Philosophers often use the term “naturalism’ in order to describe their work. It is commonplace to see a metaphysical, epistemological and/or ethical position self-described and described by others as one that is “naturalized.” But what, if anything, does the term naturalized add--or subtract---to the position being articulated? I demonstrate in The Problem of Naturalism: Analytic and Continental Perspectives, that the term naturalism connotes such a broad meaning that it is difficult to demarcate naturalism from philosophy itself.

Still, many philosophers have tried to provide non-trivial and non-vacuous definitions of the term. My book, by and large, argues that such attempts are unsuccessful. Instead, I argue that naturalism is an attitude and neither a methodology nor a substantive position. I then articulate the guidelines the naturalist needs to follow, as well as the virtues he or she needs to practice, in order for the term naturalism to do any meaningful work.

Much of the book explains and then critiques the various attempts to define naturalism in the Anglo-American secondary literature. Some of the criticisms I raise seem to emanate from the internal logic of the naturalistic position being expressed. However, others have emerged from gleaning the work of such Continental thinkers as: Nietzsche, Husserl, Heidegger and Foucault.
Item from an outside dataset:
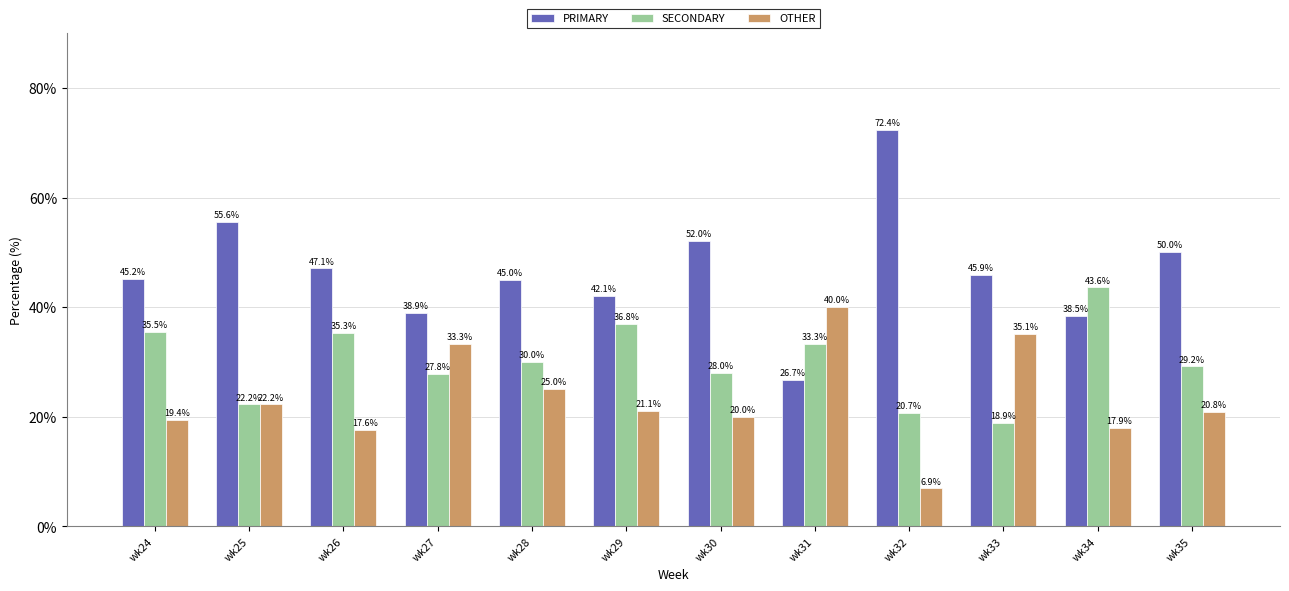

At which label does OTHER first exceed 21?

wk25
I use these thinkers in order to expose the unjustified implicit and sometimes explicit assumptions that many naturalistic philosophers presume to hold when they attempt to render a clear, distinct and robust naturalist position.

Blending analytic and continental traditions, Brian Lightbody offers a wonderfully clear and comprehensive exploration of the struggle to be thoroughly naturalistic. While extolling the attitudes of naturalistic philosophers who dare to unearth metaphysical assumptions in others, Lightbody warns us of the more difficult task: to ferret out our own ideological baggage, to be mindful, especially, of the circularity inherent in the knower and the known.